How was NBBL able to establish that the cyclists they observed were mere “recreational users”? Did they survey riders, asking them directly, “Where are you going?” If not, why should the observations of people who do not ride be trusted? (If I needed to count the types of dogs in Prospect Park, I’d bring a vet and a breeder along.) Isn’t it possible that some riders combine their workouts with their commute and change at the office or simply prefer to wear comfortable workout clothing when commuting? Besides, are recreational cyclists not deserving of a bike lane network? What about someone riding down PPW to shop at the farmer’s market or go to the library? Why should cyclists be held to a different standard than drivers? We do not portion out roads based on who will use their cars for work, who for errands, and who for pleasure.
I think the more likely truth is that NBBL simply can not contemplate how people with “real” jobs–that is, a job where you have to wear a suit and carry a briefcase and be at the office by 9 AM–could possibly ride a bike to work. Freelancers, students, parents dropping off a child at school, deliverymen, or people in jobs where every day is casual Friday simply don’t count in the traditional worldview of NBBL.
On the larger point of the DOT’s credibility based on a discrepancy between their numbers and the numbers collected by videotape, unless NBBL releases their methodology and posts their videos for all to see, they have no bearing on anything. In NBBL’s world, DOT studies are illegitimate, but “eyewitness accounts” are a perfectly reasonable way to measure year-on-year accident rate comparisons. “Collisions of one sort or another” doesn’t sound very precise to me.
By the way, Holy ACLU, Batman! Bikers, did you know there are videotapes of you riding the Prospect Park Bike lane? If the DOT did this to count the cars on Prospect Park West, NBBL would probably call their lawyers.
They do slip in the old “put the cyclists back in the park” canard which can be dismissed easily. If NBBL thinks crossing PPW is hard with a bike lane, imagine how hard it will be crossing the Park Loop with two-way bike traffic and all the other chaotic foot and rollerblade traffic. Also, many people have jobs that require them to commute at untraditional hours. The park closes at 1 AM and gets dark long before that. Would you want your wife, daughter, sister, or girlfriend riding through the park at even 8 PM in the winter?

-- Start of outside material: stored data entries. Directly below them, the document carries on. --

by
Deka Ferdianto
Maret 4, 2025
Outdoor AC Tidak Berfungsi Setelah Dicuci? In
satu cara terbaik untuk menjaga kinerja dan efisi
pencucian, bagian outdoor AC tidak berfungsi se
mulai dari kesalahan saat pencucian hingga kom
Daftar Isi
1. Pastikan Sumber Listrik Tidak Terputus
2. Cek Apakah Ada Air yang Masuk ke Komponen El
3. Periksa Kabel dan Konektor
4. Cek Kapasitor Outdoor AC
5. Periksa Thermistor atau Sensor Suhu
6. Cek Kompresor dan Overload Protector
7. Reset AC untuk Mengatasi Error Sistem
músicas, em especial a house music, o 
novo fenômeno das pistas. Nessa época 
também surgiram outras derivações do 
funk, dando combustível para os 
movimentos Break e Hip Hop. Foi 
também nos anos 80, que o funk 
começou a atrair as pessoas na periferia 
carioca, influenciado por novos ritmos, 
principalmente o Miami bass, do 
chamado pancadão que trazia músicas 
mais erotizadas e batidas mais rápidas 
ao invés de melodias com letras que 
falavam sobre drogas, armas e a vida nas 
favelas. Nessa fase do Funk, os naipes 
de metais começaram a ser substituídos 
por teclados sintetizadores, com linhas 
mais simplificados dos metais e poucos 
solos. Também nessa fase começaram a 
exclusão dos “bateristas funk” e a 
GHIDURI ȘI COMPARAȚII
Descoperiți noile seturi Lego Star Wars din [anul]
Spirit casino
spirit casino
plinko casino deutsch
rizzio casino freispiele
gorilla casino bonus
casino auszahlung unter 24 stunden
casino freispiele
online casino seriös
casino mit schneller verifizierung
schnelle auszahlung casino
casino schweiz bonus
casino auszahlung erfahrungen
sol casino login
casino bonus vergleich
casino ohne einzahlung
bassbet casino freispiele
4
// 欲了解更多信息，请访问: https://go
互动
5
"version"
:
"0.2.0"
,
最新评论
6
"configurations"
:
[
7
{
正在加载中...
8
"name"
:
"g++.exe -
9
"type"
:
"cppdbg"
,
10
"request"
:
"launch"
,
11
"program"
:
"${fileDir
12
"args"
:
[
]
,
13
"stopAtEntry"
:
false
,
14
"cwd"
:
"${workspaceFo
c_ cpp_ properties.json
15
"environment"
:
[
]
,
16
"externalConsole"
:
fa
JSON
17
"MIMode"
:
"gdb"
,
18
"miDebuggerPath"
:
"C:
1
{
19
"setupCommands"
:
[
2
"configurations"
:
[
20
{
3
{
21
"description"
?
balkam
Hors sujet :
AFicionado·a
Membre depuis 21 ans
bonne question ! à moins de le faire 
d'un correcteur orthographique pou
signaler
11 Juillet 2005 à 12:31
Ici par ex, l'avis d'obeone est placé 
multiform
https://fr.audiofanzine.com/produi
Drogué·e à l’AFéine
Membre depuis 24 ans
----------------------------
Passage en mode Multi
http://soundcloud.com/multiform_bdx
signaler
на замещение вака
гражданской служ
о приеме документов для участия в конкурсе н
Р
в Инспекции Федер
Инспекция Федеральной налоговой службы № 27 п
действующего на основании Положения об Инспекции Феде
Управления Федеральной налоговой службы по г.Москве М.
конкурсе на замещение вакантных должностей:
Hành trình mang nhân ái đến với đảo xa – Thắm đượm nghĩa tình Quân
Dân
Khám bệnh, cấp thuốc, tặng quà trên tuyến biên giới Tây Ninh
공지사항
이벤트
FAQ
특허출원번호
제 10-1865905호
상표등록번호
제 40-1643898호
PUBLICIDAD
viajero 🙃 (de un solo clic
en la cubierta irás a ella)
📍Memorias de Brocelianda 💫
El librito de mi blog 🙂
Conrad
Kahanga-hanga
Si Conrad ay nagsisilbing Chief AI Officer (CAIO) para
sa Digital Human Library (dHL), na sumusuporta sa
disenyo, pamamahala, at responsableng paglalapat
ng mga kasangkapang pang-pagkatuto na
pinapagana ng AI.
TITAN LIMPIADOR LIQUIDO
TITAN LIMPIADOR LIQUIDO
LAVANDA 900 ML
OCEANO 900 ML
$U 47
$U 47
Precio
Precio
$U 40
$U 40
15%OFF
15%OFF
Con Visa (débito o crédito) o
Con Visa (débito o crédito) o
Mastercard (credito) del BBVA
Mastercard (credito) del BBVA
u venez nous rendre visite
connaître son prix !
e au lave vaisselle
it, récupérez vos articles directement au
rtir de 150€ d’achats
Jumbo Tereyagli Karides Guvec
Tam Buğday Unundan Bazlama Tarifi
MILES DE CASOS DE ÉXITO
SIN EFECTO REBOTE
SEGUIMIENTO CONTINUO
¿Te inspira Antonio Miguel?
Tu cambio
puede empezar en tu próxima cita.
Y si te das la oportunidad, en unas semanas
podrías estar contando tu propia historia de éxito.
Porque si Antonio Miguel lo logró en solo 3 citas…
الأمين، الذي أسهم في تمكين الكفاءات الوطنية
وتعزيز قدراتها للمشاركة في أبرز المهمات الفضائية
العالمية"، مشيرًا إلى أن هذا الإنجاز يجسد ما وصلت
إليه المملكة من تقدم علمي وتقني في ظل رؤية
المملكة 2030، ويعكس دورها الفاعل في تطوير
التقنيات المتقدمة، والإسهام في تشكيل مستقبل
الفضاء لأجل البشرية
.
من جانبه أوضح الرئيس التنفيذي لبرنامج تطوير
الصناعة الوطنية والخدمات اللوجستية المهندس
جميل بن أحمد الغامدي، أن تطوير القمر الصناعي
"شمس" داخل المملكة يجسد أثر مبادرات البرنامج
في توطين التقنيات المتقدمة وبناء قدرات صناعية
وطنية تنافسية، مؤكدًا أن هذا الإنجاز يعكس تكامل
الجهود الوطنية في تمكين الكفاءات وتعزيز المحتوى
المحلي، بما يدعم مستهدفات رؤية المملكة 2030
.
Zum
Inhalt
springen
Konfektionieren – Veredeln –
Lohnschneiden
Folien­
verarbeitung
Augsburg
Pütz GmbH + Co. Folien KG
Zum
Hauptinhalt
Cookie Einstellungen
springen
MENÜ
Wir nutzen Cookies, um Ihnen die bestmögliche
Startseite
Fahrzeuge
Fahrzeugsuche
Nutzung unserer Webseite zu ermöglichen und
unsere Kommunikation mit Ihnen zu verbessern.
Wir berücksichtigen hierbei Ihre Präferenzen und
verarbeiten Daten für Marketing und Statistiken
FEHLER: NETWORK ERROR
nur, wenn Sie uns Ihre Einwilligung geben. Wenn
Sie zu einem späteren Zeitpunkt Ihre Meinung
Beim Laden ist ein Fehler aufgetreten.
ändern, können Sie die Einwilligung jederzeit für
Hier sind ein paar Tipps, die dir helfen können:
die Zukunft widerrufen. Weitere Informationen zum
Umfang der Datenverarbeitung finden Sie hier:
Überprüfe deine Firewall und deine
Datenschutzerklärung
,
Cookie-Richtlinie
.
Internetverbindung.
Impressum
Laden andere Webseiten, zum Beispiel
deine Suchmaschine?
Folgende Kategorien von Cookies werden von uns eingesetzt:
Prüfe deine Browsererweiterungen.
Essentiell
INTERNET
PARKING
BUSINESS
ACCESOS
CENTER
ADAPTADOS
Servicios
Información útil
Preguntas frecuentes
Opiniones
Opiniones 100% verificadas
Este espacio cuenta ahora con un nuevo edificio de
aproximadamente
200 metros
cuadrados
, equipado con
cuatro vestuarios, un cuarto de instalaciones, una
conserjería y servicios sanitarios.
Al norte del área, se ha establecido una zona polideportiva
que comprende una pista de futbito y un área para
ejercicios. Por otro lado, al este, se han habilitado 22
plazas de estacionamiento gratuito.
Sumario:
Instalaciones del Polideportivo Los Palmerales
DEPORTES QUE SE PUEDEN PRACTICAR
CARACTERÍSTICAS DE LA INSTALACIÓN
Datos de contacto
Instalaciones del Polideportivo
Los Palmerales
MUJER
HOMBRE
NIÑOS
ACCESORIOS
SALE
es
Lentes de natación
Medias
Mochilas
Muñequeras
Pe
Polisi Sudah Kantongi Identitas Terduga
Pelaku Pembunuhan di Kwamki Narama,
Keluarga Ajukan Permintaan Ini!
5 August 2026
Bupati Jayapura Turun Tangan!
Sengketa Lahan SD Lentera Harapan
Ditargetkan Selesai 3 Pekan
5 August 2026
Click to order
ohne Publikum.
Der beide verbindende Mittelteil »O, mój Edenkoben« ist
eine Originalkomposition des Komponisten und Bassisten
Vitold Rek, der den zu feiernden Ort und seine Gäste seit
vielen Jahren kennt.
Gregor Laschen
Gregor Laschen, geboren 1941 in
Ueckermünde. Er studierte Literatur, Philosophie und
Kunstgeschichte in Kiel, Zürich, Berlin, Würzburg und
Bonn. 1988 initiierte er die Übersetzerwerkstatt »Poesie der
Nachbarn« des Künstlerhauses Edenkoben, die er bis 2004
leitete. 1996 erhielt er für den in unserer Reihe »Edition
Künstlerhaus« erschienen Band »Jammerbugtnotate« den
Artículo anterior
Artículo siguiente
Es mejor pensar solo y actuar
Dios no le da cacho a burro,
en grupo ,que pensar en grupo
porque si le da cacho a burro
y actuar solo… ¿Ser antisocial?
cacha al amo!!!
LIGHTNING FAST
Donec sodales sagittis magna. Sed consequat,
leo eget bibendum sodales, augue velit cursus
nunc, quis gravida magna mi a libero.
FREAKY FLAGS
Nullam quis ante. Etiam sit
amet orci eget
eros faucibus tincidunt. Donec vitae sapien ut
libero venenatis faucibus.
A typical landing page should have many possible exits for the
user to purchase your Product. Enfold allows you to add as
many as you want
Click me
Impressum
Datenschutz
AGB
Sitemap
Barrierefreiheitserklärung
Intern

Finally, your point about the difficulty of giving tickets to cyclists who break the law is well taken. Educating bikers is a nice idea. But requiring them to be licensed like other potentially life-threatening high-speed vehicles is the only thing that will make enforcement any easier in the long run.
Louise Hainline
Norman Steisel
Iris Weinshall
Brooklyn, Dec. 17, 2010
There’s no evidence that licensing bikes leads to safer behavior or easier enforcement. None. In fact, if they’re worried about “life-threatening high-speed vehicles” such as bicycles, they ought to be in favor of more bike lanes with more bikes in them, a recipe for slower speeds.
The irony here is that the letter’s first signer and NBBL president is Louise Hainline, the Dean of Research & Graduate Studies at Brooklyn College. (Just four miles away from Prospect Park West, making Hainline a prime candidate for bike commuting.) Presumably, she’s teaching her students how to study and collect data and may have, at one point in her studies, taken a class on statistics. She’s also a professor of psychology, so she may want to ask herself how her personal opinions and NIMBY-style reactions to the bike lane are shaping her perception of all of these puzzling facts. Physician, heal thyself.